START ENTRIES SUPPLIED

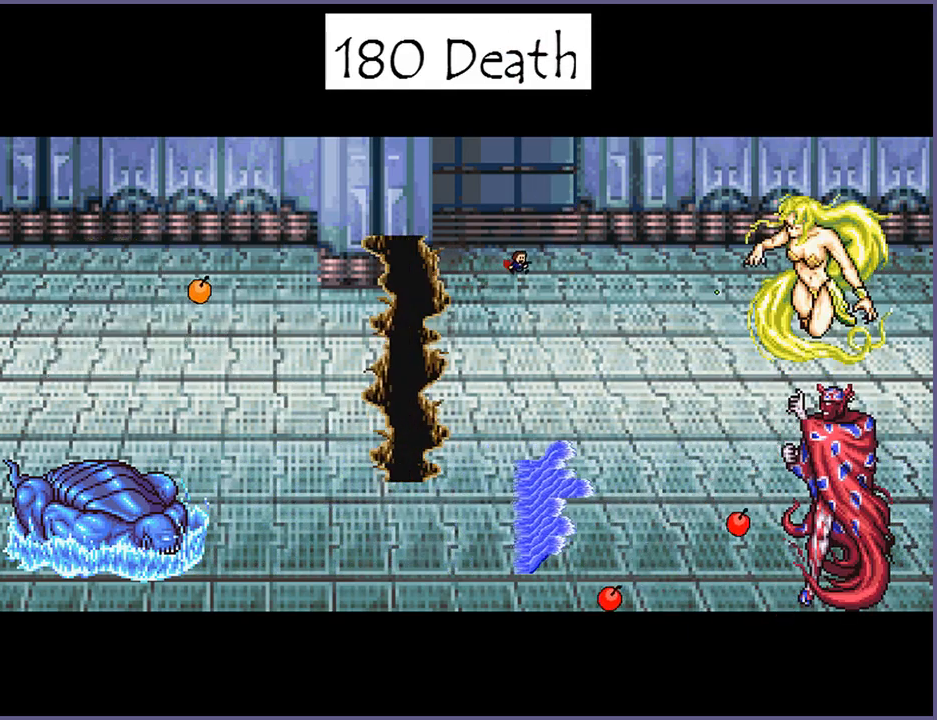
{"keys": ["left"], "events": [[360, "left", "down"]]}
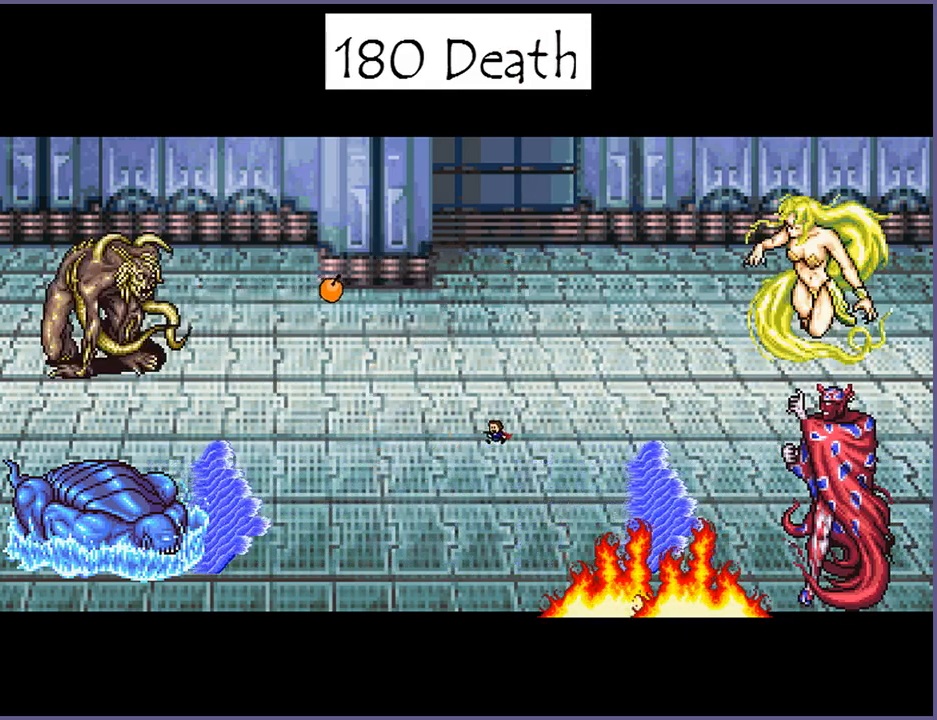
{"keys": ["left"], "events": [[100, "shift_l", "down"], [120, "left", "up"], [120, "z", "down"], [140, "right", "down"], [160, "shift_l", "up"], [160, "z", "up"], [260, "shift_l", "down"], [260, "z", "down"], [300, "shift_l", "up"], [300, "z", "up"], [400, "shift_l", "down"], [400, "z", "down"], [440, "shift_l", "up"], [460, "z", "up"], [480, "right", "up"], [500, "left", "down"]]}
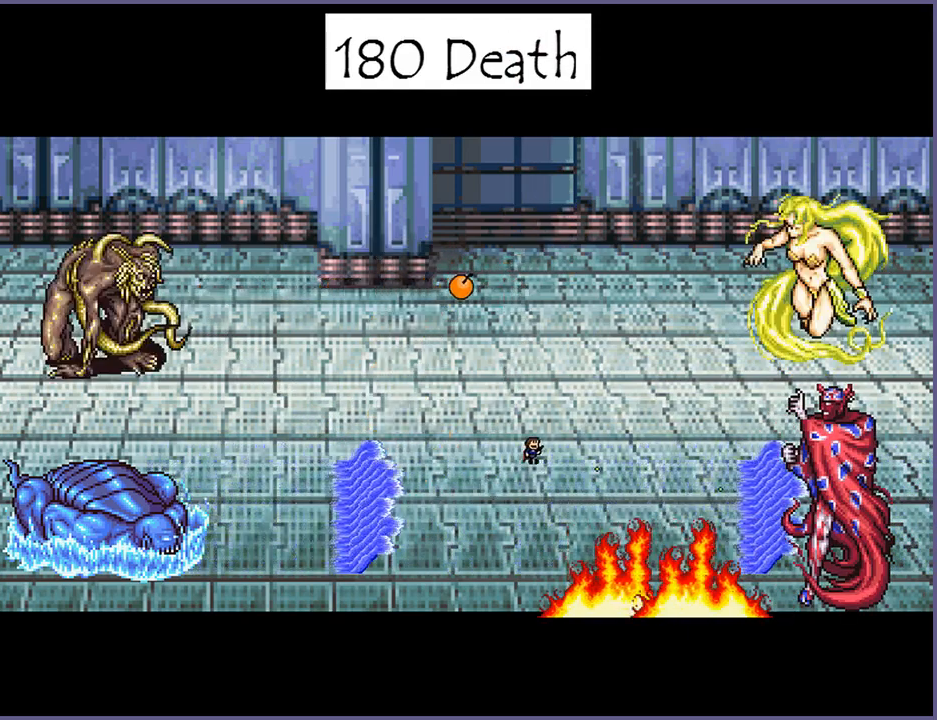
{"keys": ["left"], "events": [[40, "shift_l", "down"], [40, "z", "down"], [100, "shift_l", "up"], [100, "z", "up"], [180, "shift_l", "down"], [180, "z", "down"], [260, "shift_l", "up"], [260, "z", "up"]]}
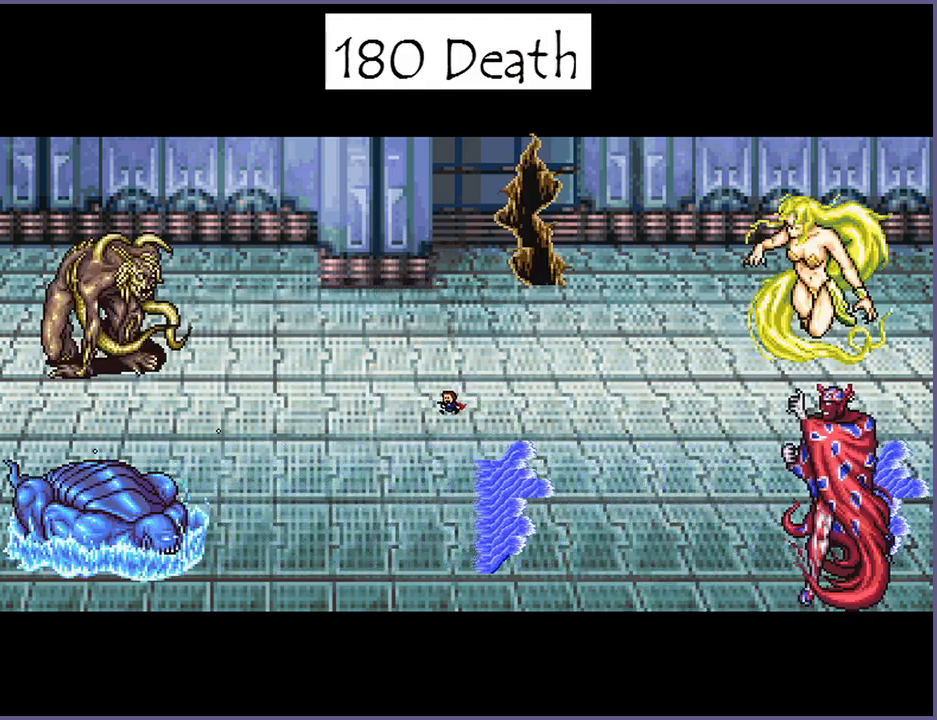
{"keys": ["left"], "events": [[100, "left", "up"], [180, "right", "down"], [240, "shift_l", "down"], [240, "z", "down"], [280, "shift_l", "up"], [280, "z", "up"], [380, "left", "down"], [380, "right", "up"], [380, "shift_l", "down"], [380, "z", "down"], [440, "z", "up"], [460, "shift_l", "up"]]}
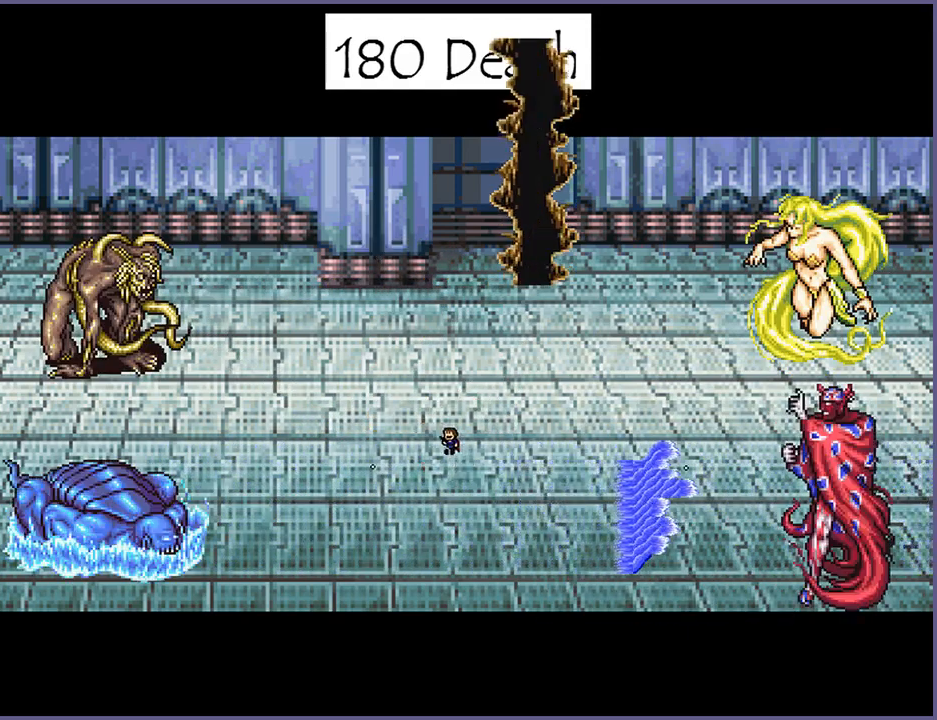
{"keys": ["left"], "events": [[40, "shift_l", "down"], [40, "z", "down"], [60, "left", "up"], [60, "right", "down"], [100, "shift_l", "up"], [120, "z", "up"], [200, "left", "down"], [200, "shift_l", "down"], [200, "z", "down"], [220, "right", "up"], [280, "shift_l", "up"], [280, "z", "up"], [360, "left", "up"], [360, "right", "down"], [360, "z", "down"], [380, "shift_l", "down"], [460, "left", "down"], [460, "shift_l", "up"], [460, "z", "up"], [500, "right", "up"]]}
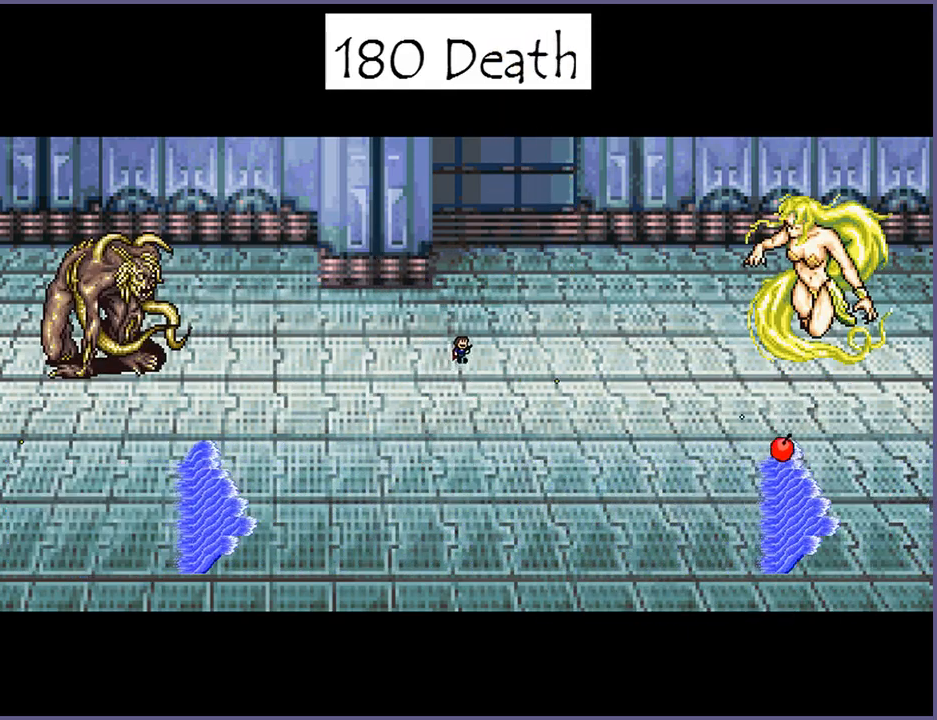
{"keys": [], "events": [[40, "shift_l", "down"], [40, "z", "down"], [100, "left", "up"], [120, "right", "down"], [120, "shift_l", "up"], [120, "z", "up"], [200, "z", "down"], [220, "left", "down"], [220, "shift_l", "down"], [240, "right", "up"], [280, "shift_l", "up"], [300, "z", "up"], [340, "left", "up"]]}
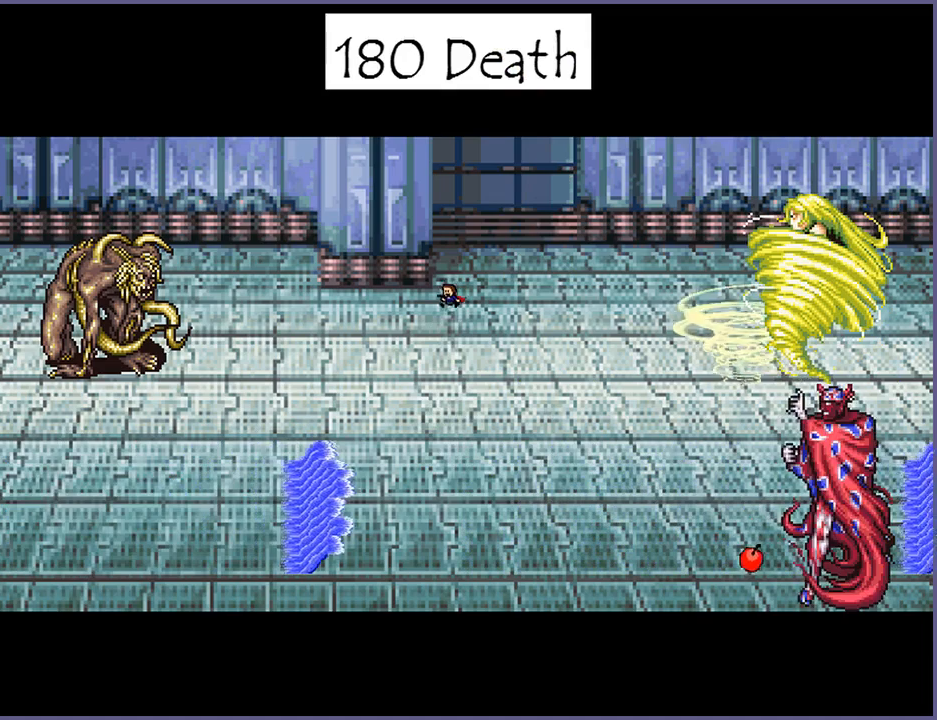
{"keys": ["left"], "events": [[140, "shift_l", "down"], [140, "z", "down"], [200, "left", "down"], [220, "shift_l", "up"], [220, "z", "up"]]}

END ENTRIES SUPPLIED

*TASK ITEM*.
Wherever the word "right" appears in a line of the data above, copy that line.

*RESPONSE AREA*.
{"keys": ["left"], "events": [[100, "shift_l", "down"], [120, "left", "up"], [120, "z", "down"], [140, "right", "down"], [160, "shift_l", "up"], [160, "z", "up"], [260, "shift_l", "down"], [260, "z", "down"], [300, "shift_l", "up"], [300, "z", "up"], [400, "shift_l", "down"], [400, "z", "down"], [440, "shift_l", "up"], [460, "z", "up"], [480, "right", "up"], [500, "left", "down"]]}
{"keys": ["left"], "events": [[100, "left", "up"], [180, "right", "down"], [240, "shift_l", "down"], [240, "z", "down"], [280, "shift_l", "up"], [280, "z", "up"], [380, "left", "down"], [380, "right", "up"], [380, "shift_l", "down"], [380, "z", "down"], [440, "z", "up"], [460, "shift_l", "up"]]}
{"keys": ["left"], "events": [[40, "shift_l", "down"], [40, "z", "down"], [60, "left", "up"], [60, "right", "down"], [100, "shift_l", "up"], [120, "z", "up"], [200, "left", "down"], [200, "shift_l", "down"], [200, "z", "down"], [220, "right", "up"], [280, "shift_l", "up"], [280, "z", "up"], [360, "left", "up"], [360, "right", "down"], [360, "z", "down"], [380, "shift_l", "down"], [460, "left", "down"], [460, "shift_l", "up"], [460, "z", "up"], [500, "right", "up"]]}
{"keys": [], "events": [[40, "shift_l", "down"], [40, "z", "down"], [100, "left", "up"], [120, "right", "down"], [120, "shift_l", "up"], [120, "z", "up"], [200, "z", "down"], [220, "left", "down"], [220, "shift_l", "down"], [240, "right", "up"], [280, "shift_l", "up"], [300, "z", "up"], [340, "left", "up"]]}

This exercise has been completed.